(Saved data entries)
_ _ _ _ _

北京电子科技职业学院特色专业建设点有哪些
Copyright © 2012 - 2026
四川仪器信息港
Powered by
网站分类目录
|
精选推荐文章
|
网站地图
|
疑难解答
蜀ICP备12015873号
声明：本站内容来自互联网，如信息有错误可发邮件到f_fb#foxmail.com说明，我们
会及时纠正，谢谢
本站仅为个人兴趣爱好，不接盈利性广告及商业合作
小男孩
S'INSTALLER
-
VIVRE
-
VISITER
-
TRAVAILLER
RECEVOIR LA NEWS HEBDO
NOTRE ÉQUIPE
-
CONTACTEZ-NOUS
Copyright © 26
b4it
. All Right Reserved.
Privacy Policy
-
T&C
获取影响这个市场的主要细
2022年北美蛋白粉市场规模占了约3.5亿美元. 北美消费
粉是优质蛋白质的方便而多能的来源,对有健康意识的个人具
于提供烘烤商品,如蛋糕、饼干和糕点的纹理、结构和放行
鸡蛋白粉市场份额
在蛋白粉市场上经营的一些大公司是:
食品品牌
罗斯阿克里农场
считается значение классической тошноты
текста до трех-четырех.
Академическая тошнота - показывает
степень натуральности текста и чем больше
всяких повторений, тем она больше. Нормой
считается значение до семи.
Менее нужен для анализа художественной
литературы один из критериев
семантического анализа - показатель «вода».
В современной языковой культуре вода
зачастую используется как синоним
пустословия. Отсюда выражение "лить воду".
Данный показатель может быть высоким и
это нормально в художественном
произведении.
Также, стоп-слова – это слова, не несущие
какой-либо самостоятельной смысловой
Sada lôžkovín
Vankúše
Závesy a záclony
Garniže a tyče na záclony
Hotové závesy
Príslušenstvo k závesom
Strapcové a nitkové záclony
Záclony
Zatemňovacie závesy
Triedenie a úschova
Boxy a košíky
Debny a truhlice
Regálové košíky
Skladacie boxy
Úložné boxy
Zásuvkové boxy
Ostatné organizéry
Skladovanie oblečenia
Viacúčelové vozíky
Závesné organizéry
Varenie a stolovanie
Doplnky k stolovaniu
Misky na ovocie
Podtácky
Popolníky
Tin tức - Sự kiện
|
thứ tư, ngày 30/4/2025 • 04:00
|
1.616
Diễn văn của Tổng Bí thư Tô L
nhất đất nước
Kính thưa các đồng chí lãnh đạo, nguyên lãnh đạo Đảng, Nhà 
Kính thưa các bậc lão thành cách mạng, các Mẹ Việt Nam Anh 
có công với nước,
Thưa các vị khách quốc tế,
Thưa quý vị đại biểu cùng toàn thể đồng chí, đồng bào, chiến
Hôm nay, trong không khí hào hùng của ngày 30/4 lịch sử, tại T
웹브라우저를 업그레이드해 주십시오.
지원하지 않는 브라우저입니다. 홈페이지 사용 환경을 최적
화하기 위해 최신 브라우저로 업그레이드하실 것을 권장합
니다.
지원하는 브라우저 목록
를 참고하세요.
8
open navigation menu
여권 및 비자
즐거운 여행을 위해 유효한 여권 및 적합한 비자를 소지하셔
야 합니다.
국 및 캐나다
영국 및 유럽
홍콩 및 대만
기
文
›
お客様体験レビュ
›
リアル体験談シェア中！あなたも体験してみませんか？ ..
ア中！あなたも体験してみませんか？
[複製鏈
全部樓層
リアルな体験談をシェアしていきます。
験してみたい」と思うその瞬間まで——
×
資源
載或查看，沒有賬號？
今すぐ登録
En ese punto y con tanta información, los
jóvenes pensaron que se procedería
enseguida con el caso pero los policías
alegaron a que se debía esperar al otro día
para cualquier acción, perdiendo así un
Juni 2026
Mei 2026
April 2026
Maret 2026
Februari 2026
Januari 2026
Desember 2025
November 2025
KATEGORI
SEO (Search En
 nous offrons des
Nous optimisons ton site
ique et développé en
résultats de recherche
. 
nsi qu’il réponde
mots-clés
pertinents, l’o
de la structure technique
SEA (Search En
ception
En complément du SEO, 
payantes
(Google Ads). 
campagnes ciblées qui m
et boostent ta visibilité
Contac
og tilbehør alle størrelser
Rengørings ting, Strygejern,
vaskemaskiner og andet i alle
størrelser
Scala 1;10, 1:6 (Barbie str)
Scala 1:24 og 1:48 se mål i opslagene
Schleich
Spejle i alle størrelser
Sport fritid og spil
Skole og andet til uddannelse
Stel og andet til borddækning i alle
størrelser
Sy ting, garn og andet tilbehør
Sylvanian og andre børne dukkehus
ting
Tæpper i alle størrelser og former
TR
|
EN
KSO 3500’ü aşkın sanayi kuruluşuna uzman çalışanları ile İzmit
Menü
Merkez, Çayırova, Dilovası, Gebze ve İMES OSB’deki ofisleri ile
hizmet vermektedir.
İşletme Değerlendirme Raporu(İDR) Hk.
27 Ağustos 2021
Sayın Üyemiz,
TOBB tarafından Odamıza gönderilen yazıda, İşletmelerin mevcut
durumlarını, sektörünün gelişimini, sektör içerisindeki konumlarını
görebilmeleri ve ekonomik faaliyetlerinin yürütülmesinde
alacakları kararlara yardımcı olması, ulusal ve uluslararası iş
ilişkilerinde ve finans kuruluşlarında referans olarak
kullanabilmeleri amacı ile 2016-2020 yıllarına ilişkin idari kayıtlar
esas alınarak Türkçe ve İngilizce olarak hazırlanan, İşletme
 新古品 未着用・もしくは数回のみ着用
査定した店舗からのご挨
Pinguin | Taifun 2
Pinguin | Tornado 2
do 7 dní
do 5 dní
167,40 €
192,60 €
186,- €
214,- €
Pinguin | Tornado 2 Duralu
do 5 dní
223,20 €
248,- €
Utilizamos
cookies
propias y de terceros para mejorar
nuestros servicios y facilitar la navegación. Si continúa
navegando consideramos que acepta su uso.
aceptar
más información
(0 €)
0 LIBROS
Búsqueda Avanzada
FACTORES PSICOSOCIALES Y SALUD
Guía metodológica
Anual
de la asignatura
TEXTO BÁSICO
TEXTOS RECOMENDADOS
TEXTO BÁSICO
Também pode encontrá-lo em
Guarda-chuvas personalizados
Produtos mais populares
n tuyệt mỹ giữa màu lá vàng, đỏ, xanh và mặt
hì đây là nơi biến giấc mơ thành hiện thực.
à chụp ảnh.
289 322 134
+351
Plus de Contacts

_ _ _ _ _

## [WRITTEN TASK]
Above are the records; copy exactly the lines from the line with "Ostatné organizéry" through the line with "durumlarını, sektörünün gelişimini, sektör", both included.

## [OUTPUT OF THE EXERCISE]
Ostatné organizéry
Skladovanie oblečenia
Viacúčelové vozíky
Závesné organizéry
Varenie a stolovanie
Doplnky k stolovaniu
Misky na ovocie
Podtácky
Popolníky
Tin tức - Sự kiện
|
thứ tư, ngày 30/4/2025 • 04:00
|
1.616
Diễn văn của Tổng Bí thư Tô L
nhất đất nước
Kính thưa các đồng chí lãnh đạo, nguyên lãnh đạo Đảng, Nhà 
Kính thưa các bậc lão thành cách mạng, các Mẹ Việt Nam Anh 
có công với nước,
Thưa các vị khách quốc tế,
Thưa quý vị đại biểu cùng toàn thể đồng chí, đồng bào, chiến
Hôm nay, trong không khí hào hùng của ngày 30/4 lịch sử, tại T
웹브라우저를 업그레이드해 주십시오.
지원하지 않는 브라우저입니다. 홈페이지 사용 환경을 최적
화하기 위해 최신 브라우저로 업그레이드하실 것을 권장합
니다.
지원하는 브라우저 목록
를 참고하세요.
8
open navigation menu
여권 및 비자
즐거운 여행을 위해 유효한 여권 및 적합한 비자를 소지하셔
야 합니다.
국 및 캐나다
영국 및 유럽
홍콩 및 대만
기
文
›
お客様体験レビュ
›
リアル体験談シェア中！あなたも体験してみませんか？ ..
ア中！あなたも体験してみませんか？
[複製鏈
全部樓層
リアルな体験談をシェアしていきます。
験してみたい」と思うその瞬間まで——
×
資源
載或查看，沒有賬號？
今すぐ登録
En ese punto y con tanta información, los
jóvenes pensaron que se procedería
enseguida con el caso pero los policías
alegaron a que se debía esperar al otro día
para cualquier acción, perdiendo así un
Juni 2026
Mei 2026
April 2026
Maret 2026
Februari 2026
Januari 2026
Desember 2025
November 2025
KATEGORI
SEO (Search En
 nous offrons des
Nous optimisons ton site
ique et développé en
résultats de recherche
. 
nsi qu’il réponde
mots-clés
pertinents, l’o
de la structure technique
SEA (Search En
ception
En complément du SEO, 
payantes
(Google Ads). 
campagnes ciblées qui m
et boostent ta visibilité
Contac
og tilbehør alle størrelser
Rengørings ting, Strygejern,
vaskemaskiner og andet i alle
størrelser
Scala 1;10, 1:6 (Barbie str)
Scala 1:24 og 1:48 se mål i opslagene
Schleich
Spejle i alle størrelser
Sport fritid og spil
Skole og andet til uddannelse
Stel og andet til borddækning i alle
størrelser
Sy ting, garn og andet tilbehør
Sylvanian og andre børne dukkehus
ting
Tæpper i alle størrelser og former
TR
|
EN
KSO 3500’ü aşkın sanayi kuruluşuna uzman çalışanları ile İzmit
Menü
Merkez, Çayırova, Dilovası, Gebze ve İMES OSB’deki ofisleri ile
hizmet vermektedir.
İşletme Değerlendirme Raporu(İDR) Hk.
27 Ağustos 2021
Sayın Üyemiz,
TOBB tarafından Odamıza gönderilen yazıda, İşletmelerin mevcut
durumlarını, sektörünün gelişimini, sektör içerisindeki konumlarını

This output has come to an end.